### Goal of the exercise
Down to the last line, restate the records below word for word, dropping every image.

=== Recorded data ===

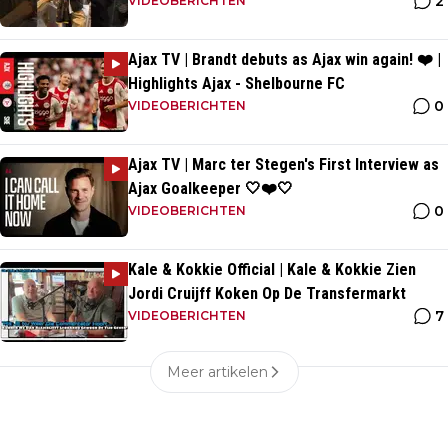
2
VIDEOBERICHTEN
Ajax TV | Brandt debuts as Ajax win again! ❤️ |
Highlights Ajax - Shelbourne FC
0
VIDEOBERICHTEN
Ajax TV | Marc ter Stegen's First Interview as
Ajax Goalkeeper 🤍❤️🤍
0
VIDEOBERICHTEN
Kale & Kokkie Official | Kale & Kokkie Zien
Jordi Cruijff Koken Op De Transfermarkt
7
VIDEOBERICHTEN
Meer artikelen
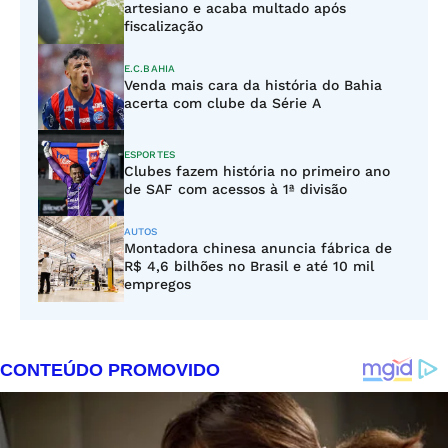
artesiano e acaba multado após
fiscalização
E.C.BAHIA
Venda mais cara da história do Bahia
acerta com clube da Série A
ESPORTES
Clubes fazem história no primeiro ano
de SAF com acessos à 1ª divisão
AUTOS
Montadora chinesa anuncia fábrica de
R$ 4,6 bilhões no Brasil e até 10 mil
empregos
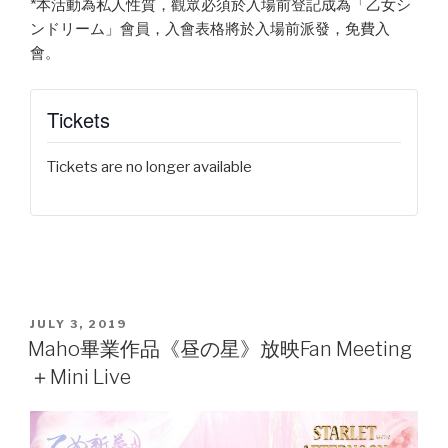
*本活動為私人性質，觀眾必須於入場前登記成為「乙女シ
ンドリーム」會員，入會表格將於入場前派發，免費入
會。
Tickets
Tickets are no longer available
POSTED
JULY 3, 2019
ON
Maho畢業作品《昼の星》放映Fan Meeting
＋Mini Live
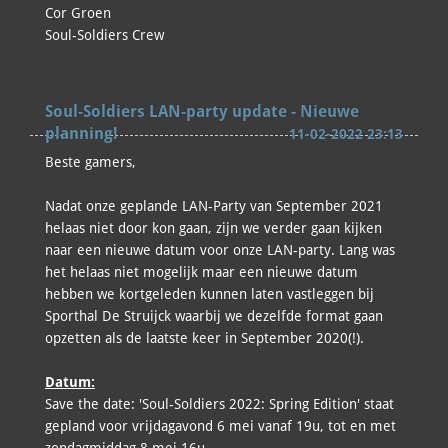
Cor Groen
Soul-Soldiers Crew
Soul-Soldiers LAN-party update - Nieuwe
planning!
11-02-2022 23:13
Beste gamers,
Nadat onze geplande LAN-Party van September 2021
helaas niet door kon gaan, zijn we verder gaan kijken
naar een nieuwe datum voor onze LAN-party. Lang was
het helaas niet mogelijk maar een nieuwe datum
hebben we kortgeleden kunnen laten vastleggen bij
Sporthal De Struijck waarbij we dezelfde format gaan
opzetten als de laatste keer in September 2020(!).
Datum:
Save the date: 'Soul-Soldiers 2022: Spring Edition' staat
gepland voor vrijdagavond 6 mei vanaf 19u, tot en met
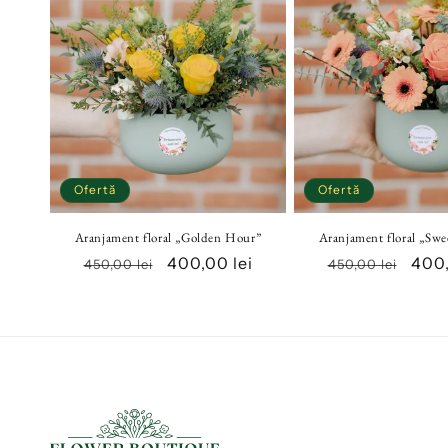
c
ț
i
e
Ofertă
Ofertă
:
Aranjament floral „Golden Hour”
Aranjament floral „Swe
Preț
Preț
400,00 lei
Preț
Preț
400,
450,00 lei
450,00 lei
obișnuit
redus
obișnuit
red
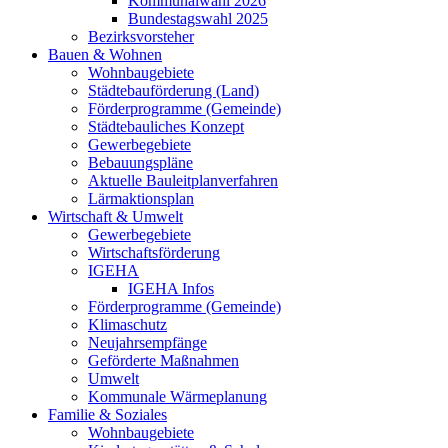
Kommunalwahl 2026
Bundestagswahl 2025
Bezirksvorsteher
Bauen & Wohnen
Wohnbaugebiete
Städtebauförderung (Land)
Förderprogramme (Gemeinde)
Städtebauliches Konzept
Gewerbegebiete
Bebauungspläne
Aktuelle Bauleitplanverfahren
Lärmaktionsplan
Wirtschaft & Umwelt
Gewerbegebiete
Wirtschaftsförderung
IGEHA
IGEHA Infos
Förderprogramme (Gemeinde)
Klimaschutz
Neujahrsempfänge
Geförderte Maßnahmen
Umwelt
Kommunale Wärmeplanung
Familie & Soziales
Wohnbaugebiete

===

### Solution to this problem
2
VIDEOBERICHTEN
Ajax TV | Brandt debuts as Ajax win again! ❤️ |
Highlights Ajax - Shelbourne FC
0
VIDEOBERICHTEN
Ajax TV | Marc ter Stegen's First Interview as
Ajax Goalkeeper 🤍❤️🤍
0
VIDEOBERICHTEN
Kale & Kokkie Official | Kale & Kokkie Zien
Jordi Cruijff Koken Op De Transfermarkt
7
VIDEOBERICHTEN
Meer artikelen
artesiano e acaba multado após
fiscalização
E.C.BAHIA
Venda mais cara da história do Bahia
acerta com clube da Série A
ESPORTES
Clubes fazem história no primeiro ano
de SAF com acessos à 1ª divisão
AUTOS
Montadora chinesa anuncia fábrica de
R$ 4,6 bilhões no Brasil e até 10 mil
empregos
*本活動為私人性質，觀眾必須於入場前登記成為「乙女シ
ンドリーム」會員，入會表格將於入場前派發，免費入
會。
Tickets
Tickets are no longer available
POSTED
JULY 3, 2019
ON
Maho畢業作品《昼の星》放映Fan Meeting
＋Mini Live
Cor Groen
Soul-Soldiers Crew
Soul-Soldiers LAN-party update - Nieuwe
planning!
11-02-2022 23:13
Beste gamers,
Nadat onze geplande LAN-Party van September 2021
helaas niet door kon gaan, zijn we verder gaan kijken
naar een nieuwe datum voor onze LAN-party. Lang was
het helaas niet mogelijk maar een nieuwe datum
hebben we kortgeleden kunnen laten vastleggen bij
Sporthal De Struijck waarbij we dezelfde format gaan
opzetten als de laatste keer in September 2020(!).
Datum:
Save the date: 'Soul-Soldiers 2022: Spring Edition' staat
gepland voor vrijdagavond 6 mei vanaf 19u, tot en met
c
ț
i
e
Ofertă
Ofertă
:
Aranjament floral „Golden Hour”
Aranjament floral „Swe
Preț
Preț
400,00 lei
Preț
Preț
400,
450,00 lei
450,00 lei
obișnuit
redus
obișnuit
red
Kommunalwahl 2026
Bundestagswahl 2025
Bezirksvorsteher
Bauen & Wohnen
Wohnbaugebiete
Städtebauförderung (Land)
Förderprogramme (Gemeinde)
Städtebauliches Konzept
Gewerbegebiete
Bebauungspläne
Aktuelle Bauleitplanverfahren
Lärmaktionsplan
Wirtschaft & Umwelt
Gewerbegebiete
Wirtschaftsförderung
IGEHA
IGEHA Infos
Förderprogramme (Gemeinde)
Klimaschutz
Neujahrsempfänge
Geförderte Maßnahmen
Umwelt
Kommunale Wärmeplanung
Familie & Soziales
Wohnbaugebiete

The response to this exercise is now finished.